3)Algorithm to find cycle using Union-Find
1)Create disjoint-sets for each of the vertices in the graph.
2)Repeat the following steps for each edge(u,v) in the graph
-If u and v both belong to the same disjoint-set then cycle exists in the graph.
-Else merge the disjoint-sets in which u and v are present.
4)Understanding algorithm through example
Let's use the Union-Find algorithm to find cycle in an undirected graph.
Find the edges from the graph.
1-2
2-3
3-4
3-6
4-5
1-5
As there are six vertices, we'll create six disjoint-sets.
| SET | ELEMENTS | SET-REPRESENTATIVE |
|---|---|---|
| S1 | {1} | 1 |
| S2 | {2} | 2 |
| S3 | {3} | 3 |
| S4 | {4} | 4 |
| S5 | {5} | 5 |
| S6 | {6} | 6 |
Consider the edge 1-2,
FIND(1)=1
FIND(2)=2
UNION(1,2)
S1,S2 will be merged to S1 and set-representative of S1 will now be 1.
| SET | ELEMENTS | SET-REPRESENTATIVE |
|---|---|---|
| S1 | {1,2} | 1 |
| S3 | {3} | 3 |
| S4 | {4} | 4 |
| S5 | {5} | 5 |
| S6 | {6} | 6 |
Consider the edge 2-3,
FIND(2)=1
FIND(3)=3
UNION(1,3)
S1,S3 will be merged to S1 and set-representative of S1 will now be 1.
| SET | ELEMENTS | SET-REPRESENTATIVE |
|---|---|---|
| S1 | {1,2,3} | 1 |
| S4 | {4} | 4 |
| S5 | {5} | 5 |
| S6 | {6} | 6 |
Consider the edge 3-4,
FIND(3)=1
FIND(4)=4
UNION(1,4)
S1,S4 will be merged to S1 and set-representative of S1 will now be 1.
| SET | ELEMENTS | SET-REPRESENTATIVE |
|---|---|---|
| S1 | {1,2,3,4} | 1 |
| S5 | {5} | 5 |
| S6 | {6} | 6 |
Consider the edge 3-6,
FIND(3)=1
FIND(6)=6
UNION(1,6)
S1,S6 will be merged to S1 and set-representative of S1 will now be 1.

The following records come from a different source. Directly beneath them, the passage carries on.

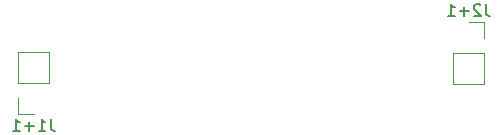
<source format=gbr>
G04 #@! TF.GenerationSoftware,KiCad,Pcbnew,(5.1.5)-3*
G04 #@! TF.CreationDate,2020-04-21T00:00:34+02:00*
G04 #@! TF.ProjectId,Multiplex,4d756c74-6970-46c6-9578-2e6b69636164,rev?*
G04 #@! TF.SameCoordinates,Original*
G04 #@! TF.FileFunction,Legend,Bot*
G04 #@! TF.FilePolarity,Positive*
%FSLAX46Y46*%
G04 Gerber Fmt 4.6, Leading zero omitted, Abs format (unit mm)*
G04 Created by KiCad (PCBNEW (5.1.5)-3) date 2020-04-21 00:00:34*
%MOMM*%
%LPD*%
G04 APERTURE LIST*
%ADD10C,0.120000*%
%ADD11C,0.150000*%
G04 APERTURE END LIST*
D10*
X182940000Y-97730000D02*
X181610000Y-97730000D01*
X182940000Y-99060000D02*
X182940000Y-97730000D01*
X182940000Y-100330000D02*
X180280000Y-100330000D01*
X180280000Y-100330000D02*
X180280000Y-102930000D01*
X182940000Y-100330000D02*
X182940000Y-102930000D01*
X182940000Y-102930000D02*
X180280000Y-102930000D01*
X143450000Y-105470000D02*
X144780000Y-105470000D01*
X143450000Y-104140000D02*
X143450000Y-105470000D01*
X143450000Y-102870000D02*
X146110000Y-102870000D01*
X146110000Y-102870000D02*
X146110000Y-100270000D01*
X143450000Y-102870000D02*
X143450000Y-100270000D01*
X143450000Y-100270000D02*
X146110000Y-100270000D01*
D11*
X183038571Y-96182380D02*
X183038571Y-96896666D01*
X183086190Y-97039523D01*
X183181428Y-97134761D01*
X183324285Y-97182380D01*
X183419523Y-97182380D01*
X182610000Y-96277619D02*
X182562380Y-96230000D01*
X182467142Y-96182380D01*
X182229047Y-96182380D01*
X182133809Y-96230000D01*
X182086190Y-96277619D01*
X182038571Y-96372857D01*
X182038571Y-96468095D01*
X182086190Y-96610952D01*
X182657619Y-97182380D01*
X182038571Y-97182380D01*
X181610000Y-96801428D02*
X180848095Y-96801428D01*
X181229047Y-97182380D02*
X181229047Y-96420476D01*
X179848095Y-97182380D02*
X180419523Y-97182380D01*
X180133809Y-97182380D02*
X180133809Y-96182380D01*
X180229047Y-96325238D01*
X180324285Y-96420476D01*
X180419523Y-96468095D01*
X146208571Y-105922380D02*
X146208571Y-106636666D01*
X146256190Y-106779523D01*
X146351428Y-106874761D01*
X146494285Y-106922380D01*
X146589523Y-106922380D01*
X145208571Y-106922380D02*
X145780000Y-106922380D01*
X145494285Y-106922380D02*
X145494285Y-105922380D01*
X145589523Y-106065238D01*
X145684761Y-106160476D01*
X145780000Y-106208095D01*
X144780000Y-106541428D02*
X144018095Y-106541428D01*
X144399047Y-106922380D02*
X144399047Y-106160476D01*
X143018095Y-106922380D02*
X143589523Y-106922380D01*
X143303809Y-106922380D02*
X143303809Y-105922380D01*
X143399047Y-106065238D01*
X143494285Y-106160476D01*
X143589523Y-106208095D01*
M02*

</source>
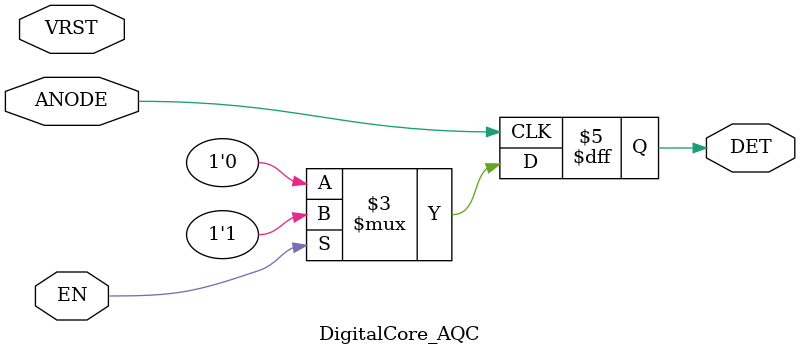
<source format=v>

module DigitalCore_AQC(ANODE, EN, DET, VRST);
    
    inout wire ANODE;
    inout wire VRST;
    input wire EN;
    output reg DET;	
    
    always @(posedge ANODE) begin
	  if (EN) DET <= 1'b1; 
		else DET <= 1'b0;
	end

   // assign HeaterP = 1'b1;
   // assign HeaterN = (En) ? 1'b0 : 1'bz;


endmodule

</source>
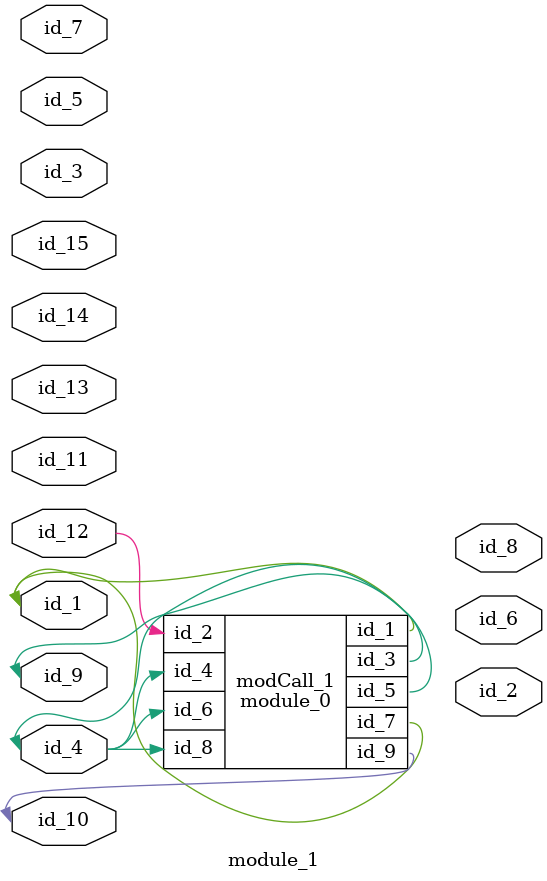
<source format=v>
module module_0 (
    id_1,
    id_2,
    id_3,
    id_4,
    id_5,
    id_6,
    id_7,
    id_8,
    id_9
);
  output wire id_9;
  input wire id_8;
  output wire id_7;
  input wire id_6;
  output wire id_5;
  input wire id_4;
  output wire id_3;
  input wire id_2;
  inout wire id_1;
  wire id_10;
endmodule
module module_1 (
    id_1,
    id_2,
    id_3,
    id_4,
    id_5,
    id_6,
    id_7,
    id_8,
    id_9,
    id_10,
    id_11,
    id_12,
    id_13,
    id_14,
    id_15
);
  input wire id_15;
  module_0 modCall_1 (
      id_1,
      id_12,
      id_4,
      id_4,
      id_9,
      id_4,
      id_1,
      id_4,
      id_10
  );
  inout wire id_14;
  input wire id_13;
  input wire id_12;
  inout wire id_11;
  inout wire id_10;
  inout wire id_9;
  output wire id_8;
  input wire id_7;
  output wire id_6;
  input wire id_5;
  inout wire id_4;
  inout wire id_3;
  output wire id_2;
  inout wire id_1;
endmodule

</source>
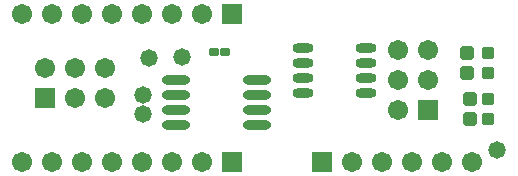
<source format=gts>
G04 Layer_Color=8388736*
%FSLAX43Y43*%
%MOMM*%
G71*
G01*
G75*
G04:AMPARAMS|DCode=26|XSize=1.203mm|YSize=1.103mm|CornerRadius=0.214mm|HoleSize=0mm|Usage=FLASHONLY|Rotation=0.000|XOffset=0mm|YOffset=0mm|HoleType=Round|Shape=RoundedRectangle|*
%AMROUNDEDRECTD26*
21,1,1.203,0.675,0,0,0.0*
21,1,0.775,1.103,0,0,0.0*
1,1,0.428,0.388,-0.338*
1,1,0.428,-0.388,-0.338*
1,1,0.428,-0.388,0.338*
1,1,0.428,0.388,0.338*
%
%ADD26ROUNDEDRECTD26*%
G04:AMPARAMS|DCode=27|XSize=1.003mm|YSize=1.003mm|CornerRadius=0.202mm|HoleSize=0mm|Usage=FLASHONLY|Rotation=90.000|XOffset=0mm|YOffset=0mm|HoleType=Round|Shape=RoundedRectangle|*
%AMROUNDEDRECTD27*
21,1,1.003,0.600,0,0,90.0*
21,1,0.600,1.003,0,0,90.0*
1,1,0.403,0.300,0.300*
1,1,0.403,0.300,-0.300*
1,1,0.403,-0.300,-0.300*
1,1,0.403,-0.300,0.300*
%
%ADD27ROUNDEDRECTD27*%
%ADD28O,1.803X0.803*%
%ADD29O,2.403X0.803*%
G04:AMPARAMS|DCode=30|XSize=0.703mm|YSize=0.803mm|CornerRadius=0.152mm|HoleSize=0mm|Usage=FLASHONLY|Rotation=90.000|XOffset=0mm|YOffset=0mm|HoleType=Round|Shape=RoundedRectangle|*
%AMROUNDEDRECTD30*
21,1,0.703,0.500,0,0,90.0*
21,1,0.400,0.803,0,0,90.0*
1,1,0.303,0.250,0.200*
1,1,0.303,0.250,-0.200*
1,1,0.303,-0.250,-0.200*
1,1,0.303,-0.250,0.200*
%
%ADD30ROUNDEDRECTD30*%
%ADD31R,1.703X1.703*%
%ADD32C,1.703*%
%ADD33R,1.703X1.703*%
%ADD34C,1.473*%
D26*
X39000Y11225D02*
D03*
Y9525D02*
D03*
X39250Y7350D02*
D03*
Y5650D02*
D03*
D27*
X40750Y11225D02*
D03*
Y9525D02*
D03*
Y7350D02*
D03*
Y5650D02*
D03*
D28*
X30450Y7845D02*
D03*
Y9115D02*
D03*
Y10385D02*
D03*
Y11655D02*
D03*
X25050Y7845D02*
D03*
Y9115D02*
D03*
Y10385D02*
D03*
Y11655D02*
D03*
D29*
X14350Y8905D02*
D03*
Y7635D02*
D03*
Y6365D02*
D03*
Y5095D02*
D03*
X21150Y8905D02*
D03*
Y7635D02*
D03*
Y6365D02*
D03*
Y5095D02*
D03*
D30*
X18500Y11250D02*
D03*
X17500D02*
D03*
D31*
X19100Y2000D02*
D03*
X26720D02*
D03*
X3250Y7375D02*
D03*
X19100Y14500D02*
D03*
D32*
X16560Y2000D02*
D03*
X14020D02*
D03*
X11480D02*
D03*
X8940D02*
D03*
X6400D02*
D03*
X3860D02*
D03*
X1320D02*
D03*
X33085Y6375D02*
D03*
X35625Y8915D02*
D03*
X33085D02*
D03*
X35625Y11455D02*
D03*
X33085D02*
D03*
X29260Y2000D02*
D03*
X31800D02*
D03*
X34340D02*
D03*
X36880D02*
D03*
X39420D02*
D03*
X3250Y9915D02*
D03*
X5790Y7375D02*
D03*
Y9915D02*
D03*
X8330Y7375D02*
D03*
Y9915D02*
D03*
X16560Y14500D02*
D03*
X14020D02*
D03*
X11480D02*
D03*
X8940D02*
D03*
X6400D02*
D03*
X3860D02*
D03*
X1320D02*
D03*
D33*
X35625Y6375D02*
D03*
D34*
X12000Y10750D02*
D03*
X11500Y6000D02*
D03*
X11490Y7635D02*
D03*
X14875Y10875D02*
D03*
X41500Y3000D02*
D03*
M02*

</source>
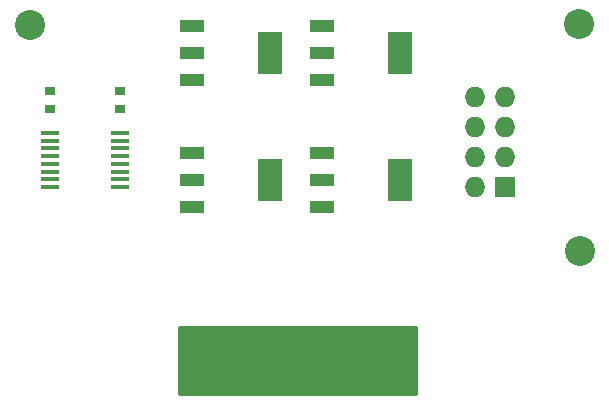
<source format=gbr>
G04 #@! TF.FileFunction,Soldermask,Bot*
%FSLAX46Y46*%
G04 Gerber Fmt 4.6, Leading zero omitted, Abs format (unit mm)*
G04 Created by KiCad (PCBNEW 4.0.6-e0-6349~53~ubuntu14.04.1) date Fri Apr 14 19:04:04 2017*
%MOMM*%
%LPD*%
G01*
G04 APERTURE LIST*
%ADD10C,0.100000*%
%ADD11C,0.650240*%
%ADD12R,0.650240X4.599940*%
%ADD13R,0.650240X3.599180*%
%ADD14R,2.032000X3.657600*%
%ADD15R,2.032000X1.016000*%
%ADD16R,1.500000X0.450000*%
%ADD17C,2.540000*%
%ADD18R,0.864000X0.787000*%
%ADD19R,1.727200X1.727200*%
%ADD20O,1.727200X1.727200*%
%ADD21C,0.254000*%
G04 APERTURE END LIST*
D10*
D11*
X140500400Y-102301240D03*
D12*
X159499600Y-100000000D03*
X158498840Y-100000000D03*
X157500620Y-100000000D03*
X156499860Y-100000000D03*
X155499100Y-100000000D03*
X154500880Y-100000000D03*
X153500120Y-100000000D03*
X152499360Y-100000000D03*
X151501140Y-100000000D03*
X150500380Y-100000000D03*
X149499620Y-100000000D03*
X144500900Y-100000000D03*
X143500140Y-100000000D03*
X142499380Y-100000000D03*
D13*
X141501160Y-99499620D03*
D12*
X140500400Y-100000000D03*
X146499880Y-100000000D03*
X145499120Y-100000000D03*
D11*
X157500620Y-102301240D03*
X156499860Y-102301240D03*
X155499100Y-102301240D03*
X154500880Y-102301240D03*
X153500120Y-102301240D03*
X152499360Y-102301240D03*
X151501140Y-102301240D03*
X150500380Y-102301240D03*
X149499620Y-102301240D03*
X159499600Y-102301240D03*
X146499880Y-102301240D03*
X145499120Y-102301240D03*
X144500900Y-102301240D03*
X143500140Y-102301240D03*
X142499380Y-102301240D03*
X158498840Y-102301240D03*
D14*
X158702000Y-85200000D03*
D15*
X152098000Y-85200000D03*
X152098000Y-82914000D03*
X152098000Y-87486000D03*
D14*
X147702000Y-85200000D03*
D15*
X141098000Y-85200000D03*
X141098000Y-82914000D03*
X141098000Y-87486000D03*
D14*
X147702000Y-74400000D03*
D15*
X141098000Y-74400000D03*
X141098000Y-72114000D03*
X141098000Y-76686000D03*
D14*
X158702000Y-74400000D03*
D15*
X152098000Y-74400000D03*
X152098000Y-72114000D03*
X152098000Y-76686000D03*
D16*
X134950000Y-81225000D03*
X134950000Y-81875000D03*
X134950000Y-82525000D03*
X134950000Y-83175000D03*
X134950000Y-83825000D03*
X134950000Y-84475000D03*
X134950000Y-85125000D03*
X134950000Y-85775000D03*
X129050000Y-85775000D03*
X129050000Y-85125000D03*
X129050000Y-84475000D03*
X129050000Y-83825000D03*
X129050000Y-83175000D03*
X129050000Y-82525000D03*
X129050000Y-81875000D03*
X129050000Y-81225000D03*
D17*
X127300000Y-72100000D03*
X173900000Y-91200000D03*
X173800000Y-72000000D03*
D18*
X135000000Y-79174500D03*
X135000000Y-77625500D03*
X129000000Y-79174500D03*
X129000000Y-77625500D03*
D19*
X167570000Y-85810000D03*
D20*
X165030000Y-85810000D03*
X167570000Y-83270000D03*
X165030000Y-83270000D03*
X167570000Y-80730000D03*
X165030000Y-80730000D03*
X167570000Y-78190000D03*
X165030000Y-78190000D03*
D21*
G36*
X160023000Y-103298000D02*
X139977000Y-103298000D01*
X139977000Y-97602000D01*
X160023000Y-97602000D01*
X160023000Y-103298000D01*
X160023000Y-103298000D01*
G37*
X160023000Y-103298000D02*
X139977000Y-103298000D01*
X139977000Y-97602000D01*
X160023000Y-97602000D01*
X160023000Y-103298000D01*
M02*

</source>
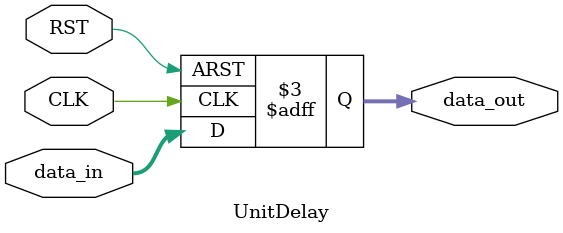
<source format=v>
module UnitDelay	#(parameter WIDTH = 8)
(
input	wire	CLK,RST,
input	wire	[WIDTH-1 : 0]	data_in,
output	reg		[WIDTH-1 : 0]	data_out
);

always@(posedge CLK,negedge RST)
begin
	if(!RST)
	begin
		data_out <= 'b0;
	end
	
	else
	begin
		data_out <= data_in;
	end
end
endmodule
</source>
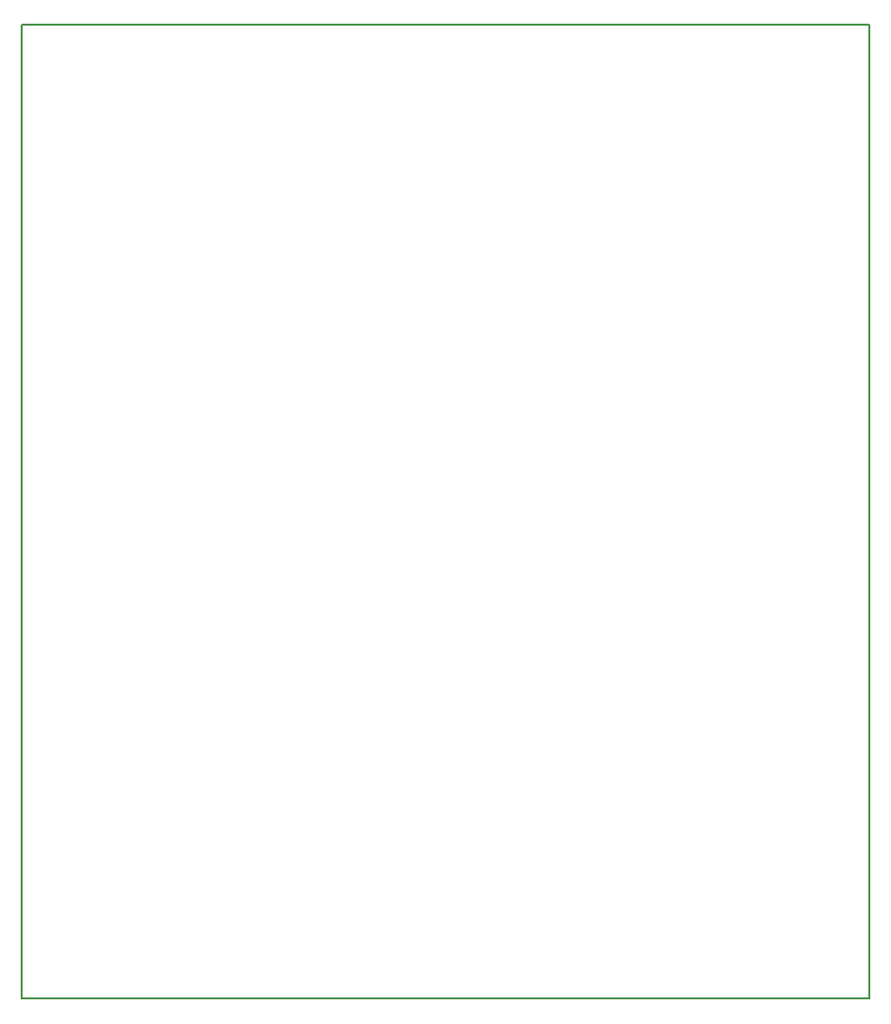
<source format=gbr>
G04 #@! TF.GenerationSoftware,KiCad,Pcbnew,5.0.2-bee76a0~70~ubuntu18.04.1*
G04 #@! TF.CreationDate,2019-07-28T23:16:02-04:00*
G04 #@! TF.ProjectId,knuth-gateway,6b6e7574-682d-4676-9174-657761792e6b,rev?*
G04 #@! TF.SameCoordinates,Original*
G04 #@! TF.FileFunction,Profile,NP*
%FSLAX46Y46*%
G04 Gerber Fmt 4.6, Leading zero omitted, Abs format (unit mm)*
G04 Created by KiCad (PCBNEW 5.0.2-bee76a0~70~ubuntu18.04.1) date Sun 28 Jul 2019 11:16:02 PM EDT*
%MOMM*%
%LPD*%
G01*
G04 APERTURE LIST*
%ADD10C,0.150000*%
G04 APERTURE END LIST*
D10*
X206311500Y-45656500D02*
X204343000Y-45656500D01*
X204343000Y-129222500D02*
X204343000Y-45656500D01*
X277114000Y-129222500D02*
X204343000Y-129222500D01*
X277114000Y-45656500D02*
X277114000Y-129222500D01*
X206311500Y-45656500D02*
X277114000Y-45656500D01*
M02*

</source>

| SET | ELEMENTS | SET-REPRESENTATIVE |
|---|---|---|
| S1 | {1,2,3,4,6} | 1 |
| S5 | {5} | 5 |
Consider the edge 4-5,
FIND(4)=1
FIND(5)=5
CALL UNION(1,5)
S1,S5 will be merged to S1 and set-representative of S1 will now be 1.
| SET | ELEMENTS | SET-REPRESENTATIVE |
|---|---|---|
| S1 | {1,2,3,4,5,6} | 1 |
Consider the edge 1-5,
FIND(1)=1
FIND(5)=1
Here FIND(1)=FIND(5) that means both belong to same disjoint set. Hence,the graph has a cycle.
5)Implementation in Python
class Union_Find:
def make_set(self,n):
self.disjoint_set={vertex:vertex for vertex in range(1,n+1)}#Initializing n subsets and make contained vertex itself the set-representative for each subset
def find(self,vertex):
if self.disjoint_set[vertex]==vertex:#A set-representative can be found if v:v
return vertex
return self.find(self.disjoint_set[vertex])
def union(self,x,y):
set_representative_X=self.find(x)#find set-representative of x
set_representative_Y=self.find(y)#find set-representative of y
self.disjoint_set[set_representative_Y]=set_representative_X#make set-representative of y as x
def isCyclic(edges,no_of_vertices):
ds=Union_Find()
ds.make_set(no_of_vertices)
for x,y in edges:
if ds.find(x)==ds.find(y):#if set-representatives of both the vertices are the same then cycle exists
print("Cycle exists in the graph!")
return
ds.union(x,y)#merge subsets x and y
print("Cycle doesn't exist in the graph!")
V=int(input())
E=int(input())
edges=[]
for t in range(E):
x,y=[int(x) for x in input().split()]
edges.append([x,y])
isCyclic(edges,V)
Input:
V=6
E=6
edges=[[1,2],[2,3],[3,4],[3,6],[4,5],[1,5]]
Output:
Cycle exists in the graph!
Consider the graph which does not contain a cycle..
Input:
V=6
E=6
edges=[[1,4],[2,5],[3,6]]
Output:
Cycle doesn't exist in the graph!
6)Conclusion
The time complexity of Union-Find algorithm is O(V), where V is the number of vertices in the graph, in the worst case .
As we need to visit each edge it takes time of O(E) where E is the number of edges in the graph.
Hence, the overall time complexity of detecting cycle in Undirected Graph using Union-Find is O(VE).
In this case, V is number of vertices and E is number of edges. In case of a dense graph, E is of the order of O(V2). So, in a dense graph, this approach takes O(V3) Time Complexity.
With this article at OpenGenus, you must have the complete idea of how to Detect Cycle in Undirected Graph using Union Find algorithm.